--- Supplied passage ---

+++

Daniel Kaluuya Queen & Slim Lena Waithe Melina Matsoukas
Jodie Turner-Smith and Daniel Kaluuya in Queen & Slim. Photograph by Campbell Addy, courtesy of Universal Pictures

Queen & Slim star Daniel Kaluuya leaned of the role because he met the film’s writer, Lena Waithe, at a screening for his breakout film Get Out.

Kaluuya says in the new MovieMaker Interviews podcast that he was attending a Get Out screening hosted by Chance the Rapper when he saw Waithe. He admired her work because he had read a script for an episode of her Showtime series The Chi, which had not yet aired.

“She mentioned this thing about this Bonnie and Clyde story,” he said. “And then I was like, alright, cool. That sounds wicked.”

The “Bonnie and Clyde” story, of course, was Queen & Slim. Kaluuya explains in the podcast that it evolved into something different than a “Bonnie and Clyde” story.

You can listen on your favorite podcasting platform (see links below) or right here:

Kaluuya met up with Waithe again a few months later, just before Comic Con, where he was promoting what would soon become his next blockbuster after Get Out—Marvel’s Black Panther.

+++

--- Dataset records ---
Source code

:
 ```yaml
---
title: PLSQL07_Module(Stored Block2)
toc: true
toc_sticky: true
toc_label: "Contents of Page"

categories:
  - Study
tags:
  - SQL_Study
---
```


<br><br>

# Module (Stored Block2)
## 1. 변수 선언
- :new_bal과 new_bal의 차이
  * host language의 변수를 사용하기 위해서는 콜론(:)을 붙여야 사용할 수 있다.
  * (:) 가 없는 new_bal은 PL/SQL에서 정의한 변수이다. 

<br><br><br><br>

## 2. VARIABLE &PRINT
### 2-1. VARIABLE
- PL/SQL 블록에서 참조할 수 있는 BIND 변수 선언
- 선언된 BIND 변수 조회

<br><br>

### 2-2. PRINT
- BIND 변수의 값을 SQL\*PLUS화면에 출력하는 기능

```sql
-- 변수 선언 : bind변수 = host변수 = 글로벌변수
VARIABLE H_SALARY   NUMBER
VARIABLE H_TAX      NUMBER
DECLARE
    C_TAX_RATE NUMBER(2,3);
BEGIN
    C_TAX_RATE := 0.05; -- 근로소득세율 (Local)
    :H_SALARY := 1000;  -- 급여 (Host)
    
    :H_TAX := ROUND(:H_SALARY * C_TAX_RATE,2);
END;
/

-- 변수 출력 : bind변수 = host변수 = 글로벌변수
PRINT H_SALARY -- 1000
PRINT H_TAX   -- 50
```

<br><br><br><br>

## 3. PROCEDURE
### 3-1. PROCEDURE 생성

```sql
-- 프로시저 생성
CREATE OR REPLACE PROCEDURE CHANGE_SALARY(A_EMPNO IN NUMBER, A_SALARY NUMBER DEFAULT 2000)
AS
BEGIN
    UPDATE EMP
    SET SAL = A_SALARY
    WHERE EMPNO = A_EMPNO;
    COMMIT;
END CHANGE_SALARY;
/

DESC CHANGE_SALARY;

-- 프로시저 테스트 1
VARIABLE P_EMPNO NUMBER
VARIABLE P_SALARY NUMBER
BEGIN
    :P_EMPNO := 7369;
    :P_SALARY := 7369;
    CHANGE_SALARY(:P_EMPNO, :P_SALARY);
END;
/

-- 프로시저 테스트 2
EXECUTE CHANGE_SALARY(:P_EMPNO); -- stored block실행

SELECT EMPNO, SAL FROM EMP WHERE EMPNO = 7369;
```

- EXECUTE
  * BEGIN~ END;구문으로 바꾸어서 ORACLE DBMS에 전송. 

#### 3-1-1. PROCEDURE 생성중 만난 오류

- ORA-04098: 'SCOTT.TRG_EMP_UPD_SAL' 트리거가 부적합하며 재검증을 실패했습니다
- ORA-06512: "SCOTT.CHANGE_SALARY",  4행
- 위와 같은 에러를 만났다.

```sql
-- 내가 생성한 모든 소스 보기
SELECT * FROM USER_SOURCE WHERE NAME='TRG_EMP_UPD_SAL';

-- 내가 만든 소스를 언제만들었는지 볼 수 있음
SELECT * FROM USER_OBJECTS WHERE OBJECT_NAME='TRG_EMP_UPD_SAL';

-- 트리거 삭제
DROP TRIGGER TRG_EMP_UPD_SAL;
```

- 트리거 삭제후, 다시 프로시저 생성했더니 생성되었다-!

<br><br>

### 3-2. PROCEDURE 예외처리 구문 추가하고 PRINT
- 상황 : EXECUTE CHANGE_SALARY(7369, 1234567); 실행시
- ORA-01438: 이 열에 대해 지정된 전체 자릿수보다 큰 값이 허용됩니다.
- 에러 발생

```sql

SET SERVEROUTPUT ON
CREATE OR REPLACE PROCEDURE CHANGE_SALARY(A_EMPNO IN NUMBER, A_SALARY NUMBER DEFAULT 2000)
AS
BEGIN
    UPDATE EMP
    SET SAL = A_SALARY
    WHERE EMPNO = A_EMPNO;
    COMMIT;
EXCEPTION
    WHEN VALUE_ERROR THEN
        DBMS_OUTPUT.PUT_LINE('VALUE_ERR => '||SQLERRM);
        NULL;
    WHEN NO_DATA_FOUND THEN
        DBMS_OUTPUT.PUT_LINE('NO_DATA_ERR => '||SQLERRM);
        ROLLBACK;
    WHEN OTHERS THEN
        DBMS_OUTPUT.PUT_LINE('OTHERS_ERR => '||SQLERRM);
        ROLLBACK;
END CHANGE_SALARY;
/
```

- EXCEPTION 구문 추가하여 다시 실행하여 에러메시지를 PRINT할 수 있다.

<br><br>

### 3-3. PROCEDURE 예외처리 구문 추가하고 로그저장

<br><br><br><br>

+++

--- Required tasks ---
A. Copy out the Queen & Slim article from the words "Daniel Kaluuya Queen" through the words "film Get Out.", swapping "Daniel Kaluuya" for "the actor".
B. In the Queen & Slim article, who hosted the Get Out screening where Kaluuya saw Waithe?

--- Answers in order ---
A.
the actor Queen & Slim Lena Waithe Melina Matsoukas
Jodie Turner-Smith and the actor in Queen & Slim. Photograph by Campbell Addy, courtesy of Universal Pictures

Queen & Slim star the actor leaned of the role because he met the film’s writer, Lena Waithe, at a screening for his breakout film Get Out.

B. Chance the Rapper